One way to increase skeletal muscle hypertrophy is by decreasing BCAA oxidation and therefore skeletal muscle catabolism. This can be accomplished by supplementing with BCAA and Glutamine.
Supplementing With BCAA & Glutamine
Glutamine administration has been shown to decrease leucine oxidation (Holeck, 2002). The mechanism behind this decrease in oxidation is believed to be that glutamine oxidation increases NADH levels (and increases the NADH/NAD+ ratio), thereby inhibiting BCKA dehydrogenase, which is the "key-enzyme" in BCAA oxidation (Holeck, 2002).
Research on leucine shows that once the minimum requirement of leucine for protein synthesis is met, leucine can then be used to activate various signaling pathways (Layman, 2003), such as the mTOR pathway.
It may sound like leucine is free to exert its powerful effect of mTOR activation, but one must remember that protein breakdown and synthesis are occurring throughout the entire body; the body's protein stores are in a constant state of flux.
The constant body protein flux plus the increased BCAA/leucine oxidation caused by exercise means that leucine is in high demand and therefore may not be able to participate in muscle growth at its full potential.
This is where supplementing with additional BCAA's (or free-form leucine depending on your beliefs) and glutamine comes into play. Supplementing with glutamine will help keep skeletal muscle and plasma glutamine concentrations elevated and decrease BCAA/leucine oxidation and therefore muscle catabolism.
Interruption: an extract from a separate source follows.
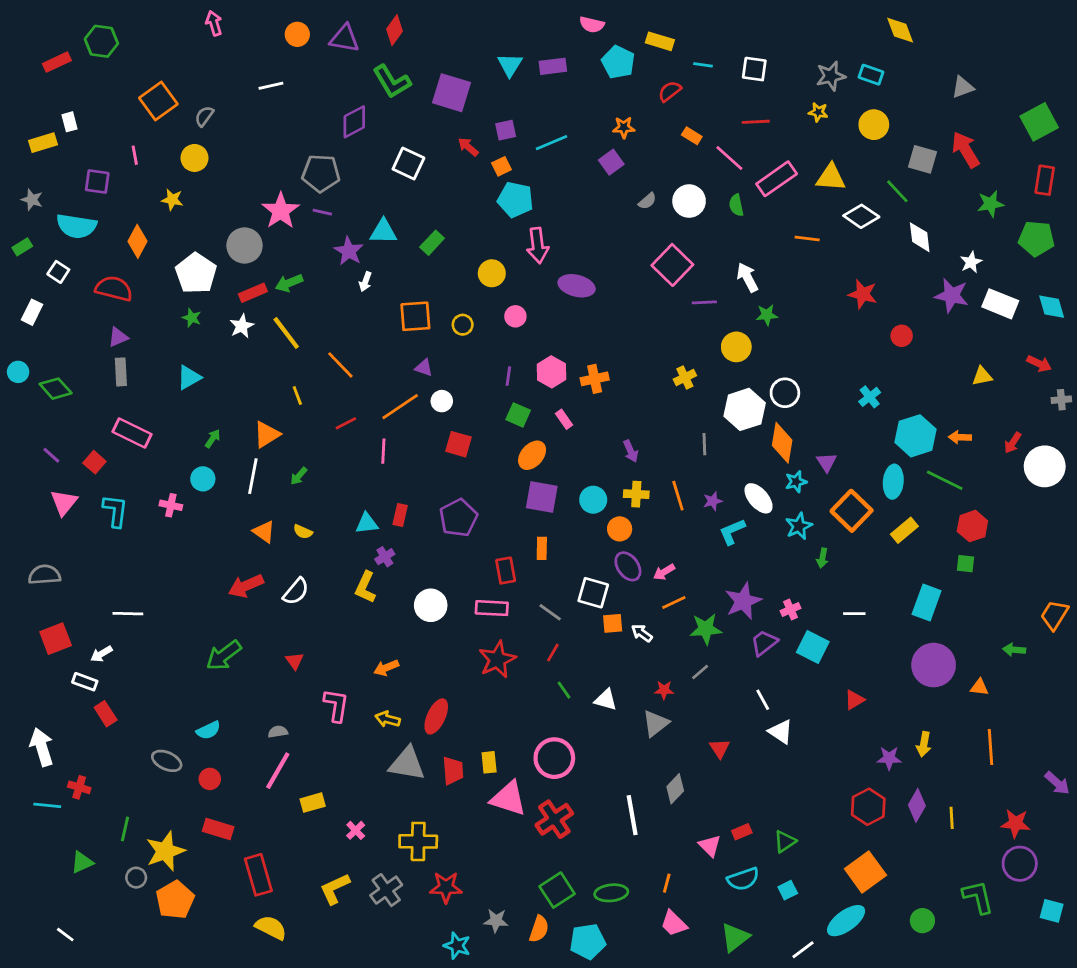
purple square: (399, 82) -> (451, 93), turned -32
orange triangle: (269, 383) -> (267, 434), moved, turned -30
Supplementing with BCAA's will help meet the increased BCAA oxidation caused by exercise by providing substrates for energy production and protein synthesis and serving as precursors for alanine and glutamine. This means there will be more BCAA/leucine available to stimulate protein synthesis through mTOR-dependent and independent pathways.
- Holecek M. Relation between glutamine, branched-chain amino acids, and protein metabolism. Nutrition. 2002 Feb;18(2):130-3. Review.
- Layman, DK (2003). The role of leucine in weight loss diets and glucose homeostasis. J. Nutr. 133: 261S-267S.
- Rowbottom DG, Keast D, Morton AR. The emerging role of glutamine as an indicator of exercise stress and overtraining. Sports Med. 1996 Feb;21(2):80-97. Review.
- Shimomura, Y. Murakami, T.Nakai, N. Nagasaki, M. Harri, R.A. (2004). Exercise Promotes BCAA Catabolism: Effects of BCAA Supplementation on Skeletal Muscle during Exercise J. Nutri. 134: 1583S-1587S.